The duo, currently residing in Austin, TX, met years ago in Boston, where they were both attending Berklee College of Music. In need of a percussionist for his thriving band, the Daniel Barrett Group, Barrett didn’t hesitate to invite Meadows into the mix. “The musical chemistry was just there from the beginning,” Barrett says. “And once that’s there, you just have to work out the details.” Barrett’s band evolved into porterdavis when he and Meadows began waking at 5am every weekday to play for the rush hour commute down at the Porter and Davis Square subway stations.

Besides invoking their eventual name, porterdavis’ experience in the subway began them tripping along a path of wholehearted allegiance to a vision they shared explicitly. Their grimy subway mornings together were both unifying and overwhelming for the two men. “You see humanity,” Meadows says. “Homeless people would come up and give us their last bit of change.” After just two weeks of playing in the subway, porterdavis had one of its usual club gigs, but this time around the place was packed, and sixty of those people were from the subway.

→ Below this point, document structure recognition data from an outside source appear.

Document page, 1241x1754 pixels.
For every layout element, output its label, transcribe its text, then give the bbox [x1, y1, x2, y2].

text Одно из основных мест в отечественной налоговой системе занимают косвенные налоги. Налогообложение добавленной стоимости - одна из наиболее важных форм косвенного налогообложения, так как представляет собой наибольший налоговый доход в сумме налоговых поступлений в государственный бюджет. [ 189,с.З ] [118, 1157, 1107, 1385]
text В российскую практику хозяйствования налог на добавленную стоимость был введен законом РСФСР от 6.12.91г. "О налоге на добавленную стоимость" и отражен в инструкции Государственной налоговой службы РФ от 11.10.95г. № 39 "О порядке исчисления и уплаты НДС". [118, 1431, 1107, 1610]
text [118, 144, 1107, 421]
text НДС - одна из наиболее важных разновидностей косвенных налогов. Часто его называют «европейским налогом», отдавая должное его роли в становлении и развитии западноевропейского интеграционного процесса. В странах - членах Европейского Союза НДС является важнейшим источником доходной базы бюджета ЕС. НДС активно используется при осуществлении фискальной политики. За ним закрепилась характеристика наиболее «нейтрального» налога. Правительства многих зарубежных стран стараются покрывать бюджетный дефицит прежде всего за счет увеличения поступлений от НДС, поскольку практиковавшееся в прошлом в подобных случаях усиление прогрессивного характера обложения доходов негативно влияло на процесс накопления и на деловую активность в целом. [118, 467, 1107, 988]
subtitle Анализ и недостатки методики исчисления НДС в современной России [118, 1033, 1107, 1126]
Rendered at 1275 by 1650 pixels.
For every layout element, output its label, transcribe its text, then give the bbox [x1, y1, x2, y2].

Of the members of Barrett’s original band, Meadows and Barrett were certainly the most tenacious. “We ended up being the nucleus of the band,” Barrett says, “so we downsized it like some sort of corporation.” Both Meadows and Barrett agree that what’s most vital to their relationship is their musical trust in one another. This trust comes from the intrinsic communication they share, but also from a hearty musical education.

Meadows began playing classical percussion at the age of 12, graduated to a drum set at 16, and by the time he was 18 he was experimenting with ethnic percussion, traveling to Africa twice to study with different tribes.

Meadows’ experience in Africa is reflected not only in the makeup of porterdavis’ music, but also in their attitude towards it. “I want to know that my happy songs were as happy as they could have been, and my sad songs were as sad as they could have been, and my sexy songs were as sexy as they could have been,” Barrett says. “If you put us in Zimbabwe in front of a tribe, would they know it was really a sad song, even if they didn’t know what we were saying?”

Barrett first picked up a guitar after attending an awe-inspiring party in high school. In the center of the room was a half-rate band, wreathed by a cluster of pretty girls. The band played Poison’s “Every Rose Has Its Thorn,” and Barrett had a sudden epiphany. “I started playing the guitar, and I realized there wasn’t much to it,” he says. “And all of a sudden the girl you wanted to talk to is sitting there listening to you play. Once I started playing I delved way deep into it, and for much better reasons than playing Poison songs.”

Though content for the meantime, porterdavis aspires to more than gigs at the Mellow Mushroom. And the band is well on its way, booking shows across the east and west coasts, and crafting an album to follow its EP, which was released earlier this year. The guys are meriting the attention of big wigs like Melissa Ethridge, who they opened for in 2002, and Peter Yarrow (of Peter Paul and Mary), among other artists.

“My ideal life is when I get to just buy some good simple food and play in front of as many people as possible,” Barrett says. “It can be a very dark world if I look at what’s really going on. So I know what I love and I try to stay close to the things that make the world really happy for me.”